(Collected data entries)
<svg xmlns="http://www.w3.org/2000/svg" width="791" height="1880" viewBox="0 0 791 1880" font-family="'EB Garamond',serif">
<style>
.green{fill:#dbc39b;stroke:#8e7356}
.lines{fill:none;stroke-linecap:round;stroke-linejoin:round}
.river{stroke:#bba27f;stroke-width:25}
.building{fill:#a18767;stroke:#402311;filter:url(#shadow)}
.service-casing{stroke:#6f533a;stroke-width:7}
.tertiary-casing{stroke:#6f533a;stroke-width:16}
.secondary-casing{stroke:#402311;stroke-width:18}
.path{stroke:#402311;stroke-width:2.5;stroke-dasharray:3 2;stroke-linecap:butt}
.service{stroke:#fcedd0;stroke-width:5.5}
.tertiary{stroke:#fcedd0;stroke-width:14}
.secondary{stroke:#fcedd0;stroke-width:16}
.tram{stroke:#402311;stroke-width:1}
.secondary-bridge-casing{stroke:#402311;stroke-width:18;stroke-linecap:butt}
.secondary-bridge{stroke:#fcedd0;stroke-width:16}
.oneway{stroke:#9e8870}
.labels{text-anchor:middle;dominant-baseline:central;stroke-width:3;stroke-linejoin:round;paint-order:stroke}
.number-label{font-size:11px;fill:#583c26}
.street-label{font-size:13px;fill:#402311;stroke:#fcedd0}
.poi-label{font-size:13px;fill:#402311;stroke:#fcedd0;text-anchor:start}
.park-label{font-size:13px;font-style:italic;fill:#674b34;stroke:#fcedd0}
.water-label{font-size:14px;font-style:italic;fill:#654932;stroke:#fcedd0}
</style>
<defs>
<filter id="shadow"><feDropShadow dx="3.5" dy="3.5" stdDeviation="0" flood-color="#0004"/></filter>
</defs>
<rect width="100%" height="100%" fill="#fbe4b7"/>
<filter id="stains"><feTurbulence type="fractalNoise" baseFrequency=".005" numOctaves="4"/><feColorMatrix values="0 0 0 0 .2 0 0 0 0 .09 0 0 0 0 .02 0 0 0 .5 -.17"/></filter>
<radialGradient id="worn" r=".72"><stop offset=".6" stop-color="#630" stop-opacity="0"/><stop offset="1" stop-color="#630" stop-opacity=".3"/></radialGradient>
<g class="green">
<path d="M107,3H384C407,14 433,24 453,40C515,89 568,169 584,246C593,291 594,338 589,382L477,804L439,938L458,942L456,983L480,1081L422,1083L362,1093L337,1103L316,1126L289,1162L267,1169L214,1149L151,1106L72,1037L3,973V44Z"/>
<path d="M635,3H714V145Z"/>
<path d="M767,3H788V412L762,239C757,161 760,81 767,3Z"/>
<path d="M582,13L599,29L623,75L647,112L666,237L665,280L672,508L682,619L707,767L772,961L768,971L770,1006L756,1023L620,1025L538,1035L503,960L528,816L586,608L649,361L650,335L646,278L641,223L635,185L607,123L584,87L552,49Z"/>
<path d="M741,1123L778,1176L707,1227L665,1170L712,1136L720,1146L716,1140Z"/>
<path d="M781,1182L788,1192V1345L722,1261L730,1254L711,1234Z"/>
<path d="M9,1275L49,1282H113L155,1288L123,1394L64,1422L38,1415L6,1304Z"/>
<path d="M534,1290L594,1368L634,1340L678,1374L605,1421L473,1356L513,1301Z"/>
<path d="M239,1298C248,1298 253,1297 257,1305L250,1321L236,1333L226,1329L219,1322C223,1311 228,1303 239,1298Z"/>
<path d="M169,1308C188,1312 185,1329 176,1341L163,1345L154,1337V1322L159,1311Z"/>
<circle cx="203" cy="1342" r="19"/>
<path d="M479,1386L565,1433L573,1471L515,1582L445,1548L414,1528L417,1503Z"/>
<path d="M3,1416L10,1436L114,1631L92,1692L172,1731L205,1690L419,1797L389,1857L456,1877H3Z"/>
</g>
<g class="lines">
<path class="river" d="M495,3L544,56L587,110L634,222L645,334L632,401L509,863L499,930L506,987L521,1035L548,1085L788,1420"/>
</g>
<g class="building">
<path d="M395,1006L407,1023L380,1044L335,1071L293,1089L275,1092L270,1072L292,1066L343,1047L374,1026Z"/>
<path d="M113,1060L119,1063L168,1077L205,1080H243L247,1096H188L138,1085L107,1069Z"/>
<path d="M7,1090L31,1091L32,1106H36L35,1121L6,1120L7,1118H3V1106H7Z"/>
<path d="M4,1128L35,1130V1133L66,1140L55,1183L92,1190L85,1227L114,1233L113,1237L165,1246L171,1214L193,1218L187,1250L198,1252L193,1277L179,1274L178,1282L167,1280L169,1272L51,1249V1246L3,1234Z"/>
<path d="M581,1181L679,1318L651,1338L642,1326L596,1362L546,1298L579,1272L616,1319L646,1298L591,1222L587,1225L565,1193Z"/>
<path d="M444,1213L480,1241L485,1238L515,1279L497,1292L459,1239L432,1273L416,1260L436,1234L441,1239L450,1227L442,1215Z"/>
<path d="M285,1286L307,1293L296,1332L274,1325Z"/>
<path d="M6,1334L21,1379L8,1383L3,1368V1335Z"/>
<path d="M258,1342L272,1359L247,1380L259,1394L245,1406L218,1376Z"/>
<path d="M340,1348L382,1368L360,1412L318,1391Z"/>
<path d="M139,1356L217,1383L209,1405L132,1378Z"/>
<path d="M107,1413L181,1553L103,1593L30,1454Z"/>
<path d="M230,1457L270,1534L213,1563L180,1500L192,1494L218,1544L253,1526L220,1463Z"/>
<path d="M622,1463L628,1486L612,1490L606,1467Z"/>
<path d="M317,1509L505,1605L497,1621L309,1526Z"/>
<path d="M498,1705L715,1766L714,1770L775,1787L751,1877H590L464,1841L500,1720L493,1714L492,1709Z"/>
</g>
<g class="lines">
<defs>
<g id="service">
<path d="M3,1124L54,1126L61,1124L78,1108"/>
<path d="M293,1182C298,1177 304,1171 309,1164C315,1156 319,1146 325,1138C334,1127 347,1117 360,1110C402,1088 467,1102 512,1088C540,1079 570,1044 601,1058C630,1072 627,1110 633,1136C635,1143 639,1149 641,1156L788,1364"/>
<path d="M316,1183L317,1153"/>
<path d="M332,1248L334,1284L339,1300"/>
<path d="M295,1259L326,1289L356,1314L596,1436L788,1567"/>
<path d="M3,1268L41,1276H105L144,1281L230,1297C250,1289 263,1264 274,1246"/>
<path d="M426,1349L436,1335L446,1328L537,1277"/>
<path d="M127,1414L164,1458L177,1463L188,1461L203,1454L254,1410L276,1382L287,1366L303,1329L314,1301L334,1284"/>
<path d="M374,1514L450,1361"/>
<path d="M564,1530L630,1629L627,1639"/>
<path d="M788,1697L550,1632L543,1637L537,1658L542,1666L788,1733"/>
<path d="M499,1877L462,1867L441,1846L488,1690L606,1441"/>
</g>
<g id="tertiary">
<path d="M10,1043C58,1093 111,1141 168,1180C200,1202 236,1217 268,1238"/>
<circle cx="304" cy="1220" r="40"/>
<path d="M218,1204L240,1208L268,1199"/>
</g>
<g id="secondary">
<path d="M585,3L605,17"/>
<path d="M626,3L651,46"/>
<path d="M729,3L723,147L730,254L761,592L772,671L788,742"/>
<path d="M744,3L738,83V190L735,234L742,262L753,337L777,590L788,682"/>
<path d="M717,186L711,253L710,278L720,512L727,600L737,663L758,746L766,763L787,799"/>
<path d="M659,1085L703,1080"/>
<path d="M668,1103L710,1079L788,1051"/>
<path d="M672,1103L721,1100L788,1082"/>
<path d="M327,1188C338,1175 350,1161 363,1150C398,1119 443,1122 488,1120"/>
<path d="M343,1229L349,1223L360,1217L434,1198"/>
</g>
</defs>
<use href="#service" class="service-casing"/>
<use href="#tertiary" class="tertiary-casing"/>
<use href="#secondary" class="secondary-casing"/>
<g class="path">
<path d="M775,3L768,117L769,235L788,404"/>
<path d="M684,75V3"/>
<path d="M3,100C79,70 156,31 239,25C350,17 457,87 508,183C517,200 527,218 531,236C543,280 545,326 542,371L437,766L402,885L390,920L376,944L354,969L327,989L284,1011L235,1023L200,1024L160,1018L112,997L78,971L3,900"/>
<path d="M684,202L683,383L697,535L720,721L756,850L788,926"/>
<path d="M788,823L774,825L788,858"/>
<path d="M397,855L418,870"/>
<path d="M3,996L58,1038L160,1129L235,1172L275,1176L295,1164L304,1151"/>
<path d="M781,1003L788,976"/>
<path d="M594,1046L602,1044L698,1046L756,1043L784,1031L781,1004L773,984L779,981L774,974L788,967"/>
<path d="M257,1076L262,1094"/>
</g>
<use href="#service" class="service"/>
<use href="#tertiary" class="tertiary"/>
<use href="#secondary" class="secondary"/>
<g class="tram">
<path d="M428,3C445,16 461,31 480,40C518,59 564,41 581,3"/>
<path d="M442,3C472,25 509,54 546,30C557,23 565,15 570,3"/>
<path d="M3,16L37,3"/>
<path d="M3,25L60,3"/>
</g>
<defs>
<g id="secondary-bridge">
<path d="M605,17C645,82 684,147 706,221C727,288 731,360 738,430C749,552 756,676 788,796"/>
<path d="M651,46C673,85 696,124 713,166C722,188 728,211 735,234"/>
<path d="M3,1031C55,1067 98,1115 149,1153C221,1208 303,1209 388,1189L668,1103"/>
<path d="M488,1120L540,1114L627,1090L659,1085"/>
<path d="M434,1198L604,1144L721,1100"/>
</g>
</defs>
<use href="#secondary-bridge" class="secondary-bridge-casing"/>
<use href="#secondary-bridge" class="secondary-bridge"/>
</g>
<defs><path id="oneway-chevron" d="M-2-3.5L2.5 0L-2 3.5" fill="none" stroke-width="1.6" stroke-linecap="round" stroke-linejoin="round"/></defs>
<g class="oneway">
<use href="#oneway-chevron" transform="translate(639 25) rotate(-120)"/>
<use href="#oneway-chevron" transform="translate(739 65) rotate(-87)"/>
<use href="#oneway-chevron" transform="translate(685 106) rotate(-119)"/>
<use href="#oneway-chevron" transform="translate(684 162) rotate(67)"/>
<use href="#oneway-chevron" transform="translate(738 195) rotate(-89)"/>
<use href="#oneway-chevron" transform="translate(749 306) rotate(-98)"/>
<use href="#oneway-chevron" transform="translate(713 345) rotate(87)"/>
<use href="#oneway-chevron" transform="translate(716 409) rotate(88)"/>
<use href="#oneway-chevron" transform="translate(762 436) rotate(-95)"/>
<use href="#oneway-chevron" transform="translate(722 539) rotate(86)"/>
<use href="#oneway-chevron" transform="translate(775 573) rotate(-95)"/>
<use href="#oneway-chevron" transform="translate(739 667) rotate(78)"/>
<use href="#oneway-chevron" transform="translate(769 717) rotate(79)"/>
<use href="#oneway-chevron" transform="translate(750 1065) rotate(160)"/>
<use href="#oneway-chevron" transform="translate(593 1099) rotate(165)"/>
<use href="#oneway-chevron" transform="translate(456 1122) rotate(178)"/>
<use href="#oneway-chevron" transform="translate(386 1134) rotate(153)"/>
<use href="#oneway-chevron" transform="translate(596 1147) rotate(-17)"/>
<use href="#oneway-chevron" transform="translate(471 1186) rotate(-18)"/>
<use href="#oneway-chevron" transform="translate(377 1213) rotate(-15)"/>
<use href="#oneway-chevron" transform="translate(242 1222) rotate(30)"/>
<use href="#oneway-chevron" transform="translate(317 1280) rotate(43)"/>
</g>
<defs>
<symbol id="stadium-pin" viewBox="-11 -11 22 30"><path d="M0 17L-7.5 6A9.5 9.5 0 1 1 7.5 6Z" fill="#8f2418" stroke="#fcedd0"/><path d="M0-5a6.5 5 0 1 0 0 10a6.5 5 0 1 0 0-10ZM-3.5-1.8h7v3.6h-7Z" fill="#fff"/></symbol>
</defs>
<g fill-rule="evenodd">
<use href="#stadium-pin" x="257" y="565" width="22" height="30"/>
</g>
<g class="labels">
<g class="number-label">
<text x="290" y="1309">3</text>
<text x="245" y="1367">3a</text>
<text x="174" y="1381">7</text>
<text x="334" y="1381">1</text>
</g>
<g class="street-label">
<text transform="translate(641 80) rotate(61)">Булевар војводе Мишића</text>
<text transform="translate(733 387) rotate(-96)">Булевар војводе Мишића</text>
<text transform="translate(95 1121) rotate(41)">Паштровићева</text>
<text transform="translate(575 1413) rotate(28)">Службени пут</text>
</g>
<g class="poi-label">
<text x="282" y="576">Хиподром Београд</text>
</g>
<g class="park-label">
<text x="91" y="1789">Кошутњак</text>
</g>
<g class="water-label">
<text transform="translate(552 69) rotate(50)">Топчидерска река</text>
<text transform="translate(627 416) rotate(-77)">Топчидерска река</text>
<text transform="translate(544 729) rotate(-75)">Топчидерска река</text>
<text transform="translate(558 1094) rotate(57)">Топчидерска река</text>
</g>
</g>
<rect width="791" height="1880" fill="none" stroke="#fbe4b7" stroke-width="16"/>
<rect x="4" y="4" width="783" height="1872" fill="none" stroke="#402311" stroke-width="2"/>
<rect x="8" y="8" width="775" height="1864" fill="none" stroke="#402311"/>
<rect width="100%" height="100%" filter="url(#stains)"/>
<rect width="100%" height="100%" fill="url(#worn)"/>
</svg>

• [TO DO]:
If a line in the entries holds the string "worn", copy it.

• [RESULT]:
<radialGradient id="worn" r=".72"><stop offset=".6" stop-color="#630" stop-opacity="0"/><stop offset="1" stop-color="#630" stop-opacity=".3"/></radialGradient>
<rect width="100%" height="100%" fill="url(#worn)"/>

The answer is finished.